You need more than visibility to manage product security at scale. An SBOM shows what is inside your product, but it does not tell you which findings need action first. When you combine SBOM and VEX workflows, you create a clearer path for prioritization, compliance, and faster response across the product lifecycle.
Key Takeaways
- An SBOM shows what software components are inside a product, including versions, suppliers, and dependencies
- VEX adds context by explaining whether known vulnerabilities actually affect your specific product
- Using SBOM and VEX together helps teams prioritize real risks instead of chasing every scanner alert
- Strong workflows improve remediation speed, ownership clarity, customer communication, and audit readiness
- The Cyber Resilience Act increases pressure for better component documentation and timely vulnerability handling
- Automating SBOM creation in CI/CD pipelines creates reliable release evidence and faster traceability during incidents
- Continuous lifecycle monitoring is essential because fielded products may remain active for years after release
- Scalable programmes combine tooling, governance, and integration with systems like Jira, Jenkins, and Splunk
SBOM and VEX in Product Security
Connected products depend on many internal and third-party software components. That creates risk, especially when new vulnerabilities are disclosed every day. SBOM and VEX workflows help you understand exposure and respond with evidence-based decisions.

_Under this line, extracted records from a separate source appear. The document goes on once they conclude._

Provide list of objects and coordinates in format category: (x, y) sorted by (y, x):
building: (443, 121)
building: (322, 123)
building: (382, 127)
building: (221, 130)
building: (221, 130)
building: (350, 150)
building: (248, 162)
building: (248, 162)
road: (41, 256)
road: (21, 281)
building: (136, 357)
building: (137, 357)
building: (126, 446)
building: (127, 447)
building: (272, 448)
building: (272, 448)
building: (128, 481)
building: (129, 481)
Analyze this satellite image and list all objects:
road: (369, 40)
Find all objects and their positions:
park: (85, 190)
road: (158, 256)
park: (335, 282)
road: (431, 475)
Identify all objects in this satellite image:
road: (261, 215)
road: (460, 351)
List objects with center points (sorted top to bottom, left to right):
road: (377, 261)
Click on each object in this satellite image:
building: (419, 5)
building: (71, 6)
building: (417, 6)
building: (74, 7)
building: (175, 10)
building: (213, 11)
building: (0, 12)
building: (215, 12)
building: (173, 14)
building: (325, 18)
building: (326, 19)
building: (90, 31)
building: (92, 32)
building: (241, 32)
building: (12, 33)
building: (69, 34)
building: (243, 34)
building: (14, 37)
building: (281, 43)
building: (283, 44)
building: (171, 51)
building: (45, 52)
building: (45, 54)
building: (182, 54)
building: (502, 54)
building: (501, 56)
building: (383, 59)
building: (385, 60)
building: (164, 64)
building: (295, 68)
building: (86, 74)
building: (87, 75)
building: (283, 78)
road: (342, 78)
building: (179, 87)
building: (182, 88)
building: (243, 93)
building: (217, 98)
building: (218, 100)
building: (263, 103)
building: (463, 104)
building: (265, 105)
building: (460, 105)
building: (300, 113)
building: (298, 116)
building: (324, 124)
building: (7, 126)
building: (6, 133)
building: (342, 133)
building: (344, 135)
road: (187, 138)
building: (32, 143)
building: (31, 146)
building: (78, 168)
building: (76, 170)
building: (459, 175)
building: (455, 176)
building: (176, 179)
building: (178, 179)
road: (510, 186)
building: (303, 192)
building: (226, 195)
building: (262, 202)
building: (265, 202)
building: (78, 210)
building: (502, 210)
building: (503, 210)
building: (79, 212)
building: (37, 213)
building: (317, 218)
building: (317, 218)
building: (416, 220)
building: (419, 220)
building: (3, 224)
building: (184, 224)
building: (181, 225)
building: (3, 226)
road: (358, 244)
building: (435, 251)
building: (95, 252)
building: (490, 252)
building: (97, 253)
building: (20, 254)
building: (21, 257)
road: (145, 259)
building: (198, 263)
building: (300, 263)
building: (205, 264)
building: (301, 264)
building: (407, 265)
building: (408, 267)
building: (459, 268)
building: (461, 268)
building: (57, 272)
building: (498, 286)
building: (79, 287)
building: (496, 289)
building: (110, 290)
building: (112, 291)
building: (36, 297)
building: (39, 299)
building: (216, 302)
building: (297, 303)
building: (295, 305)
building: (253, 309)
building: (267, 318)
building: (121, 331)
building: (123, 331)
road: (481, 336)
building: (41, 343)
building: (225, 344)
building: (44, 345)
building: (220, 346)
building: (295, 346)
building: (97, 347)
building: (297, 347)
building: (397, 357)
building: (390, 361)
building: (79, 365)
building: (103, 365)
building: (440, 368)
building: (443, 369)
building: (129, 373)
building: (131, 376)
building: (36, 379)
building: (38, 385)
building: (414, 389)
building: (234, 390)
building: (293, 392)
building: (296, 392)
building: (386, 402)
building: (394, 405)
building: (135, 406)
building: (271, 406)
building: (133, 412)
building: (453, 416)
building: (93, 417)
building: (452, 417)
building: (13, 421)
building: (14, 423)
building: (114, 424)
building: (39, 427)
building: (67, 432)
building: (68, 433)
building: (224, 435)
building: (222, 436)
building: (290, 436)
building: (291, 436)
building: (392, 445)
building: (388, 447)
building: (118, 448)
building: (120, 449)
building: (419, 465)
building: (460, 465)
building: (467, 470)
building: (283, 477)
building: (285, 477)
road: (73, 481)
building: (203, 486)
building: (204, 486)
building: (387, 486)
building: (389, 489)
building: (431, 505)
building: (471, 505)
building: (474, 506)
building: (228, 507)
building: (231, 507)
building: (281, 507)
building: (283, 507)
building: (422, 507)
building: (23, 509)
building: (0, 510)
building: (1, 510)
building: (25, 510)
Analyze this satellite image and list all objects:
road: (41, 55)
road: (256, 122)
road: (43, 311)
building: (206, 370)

SBOM as Structured Component Documentation
An SBOM, or Software Bill of Materials, is a machine-readable list of software components used in your product. It can include open-source libraries, commercial packages, internal modules, firmware elements, and version data. This gives you a reliable record of what has been shipped and where affected components may exist.
For product teams, an SBOM supports faster release decisions and cleaner handovers between engineering, security, and compliance. For PSIRT teams, it reduces time spent identifying whether a vulnerable component is present. For leadership, it improves operational visibility across multiple product lines.
A mature SBOM process should capture:
- Direct and transitive dependencies
- Component versions and suppliers
- Unique identifiers such as PURL or CPE
- Build and release version mapping
- Historical records for shipped products
VEX: Exploitability Status and Prioritization
VEX, or Vulnerability Exploitability eXchange, adds business and technical context to vulnerability findings. It helps you state whether a known issue actually affects your product and whether remediation is required. This is where VEX SBOM workflows become highly valuable.
A scanner may flag a vulnerable library, but that does not always mean your product is exploitable. The vulnerable code may not be used, may be disabled, or may already be mitigated. VEX helps you communicate that status in a structured way.
Common VEX outcomes include:
- Affected
- Not affected
- Fixed
- Under investigation
Regulatory Framework: Cyber Resilience Act
The Cyber Resilience Act raises expectations for manufacturers of products with digital elements. You need stronger security processes, clearer documentation, and a repeatable vulnerability management model. This is especially relevant for connected and embedded products.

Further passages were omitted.